The pack is back in school.
We had a rather smooth run for the first day, considering the rain, and the fact that Four's van went to pick him up at our old house. He is bused to a private school, and despite the fact that I've called my district every year for the past three years to tell them we've moved, every September the bus goes to the wrong house. When I'm done smiling in the silence, I'm going to call them again and wait on the line, listening as they type the new address into their records.
I am always excited at the start of the new school year. I imagine all the projects I will complete in the six hours I am alone each day. I devise new operating systems, which will miraculously correct all the mistakes we had running the family during the previous year. These usually focus on getting everyone to do their homework without me screaming. I peruse new cookbooks, and plan the crock pot meals I will make while the kiddies are busy learning. I debate whether I should get on the elliptical before or after I write.
I am hopeful.
Usually, by the end of the week I'm exhausted, the house is in complete disarray, the tables are buried under a mound of forms, and I'm already negotiating with two of the kids to get them back to school the next week.
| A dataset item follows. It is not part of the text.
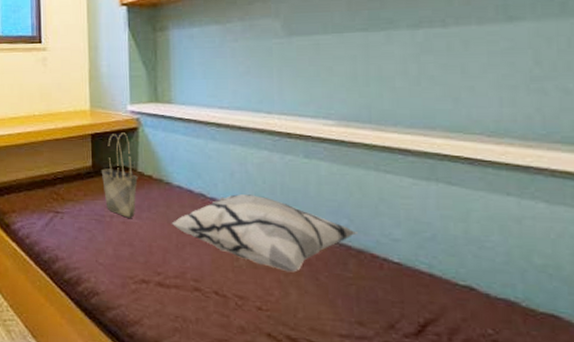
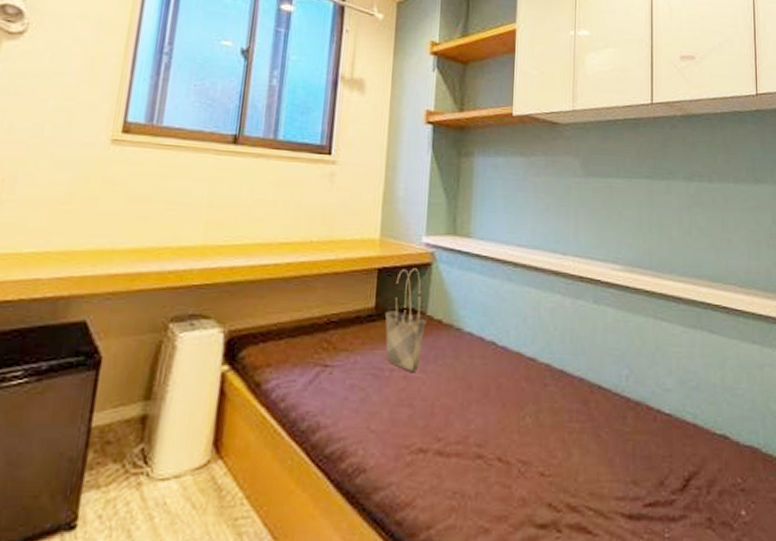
decorative pillow: present [171,194,357,272] -> none [458,342,636,430]

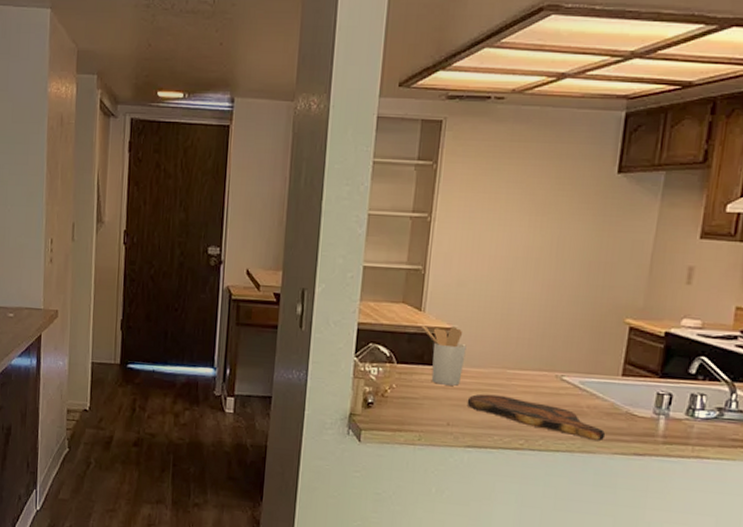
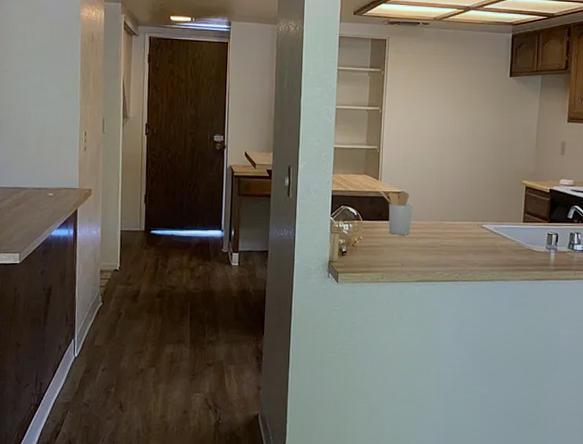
cutting board: present [467,394,606,442] -> none [415,240,515,272]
Just for today, though, I am ignoring reality. I'm drinking my coffee and avoiding the messy kitchen, because when I finish this post, I'm going to hit the Documents button on my laptop, and go back to the book. Julie's daily draw card said Believe in yourself, for you have the ability to materialize your dreams! I took it as a sign, helping me prioritize. I am the only person who can finish the manuscript. My remaining projects can be completed with help from others, but not the book. So, that's what I'm going to focus on this week.
I am hopeful.
And it's not because I hate the elliptical.
Are you working on something? Do you wish you were?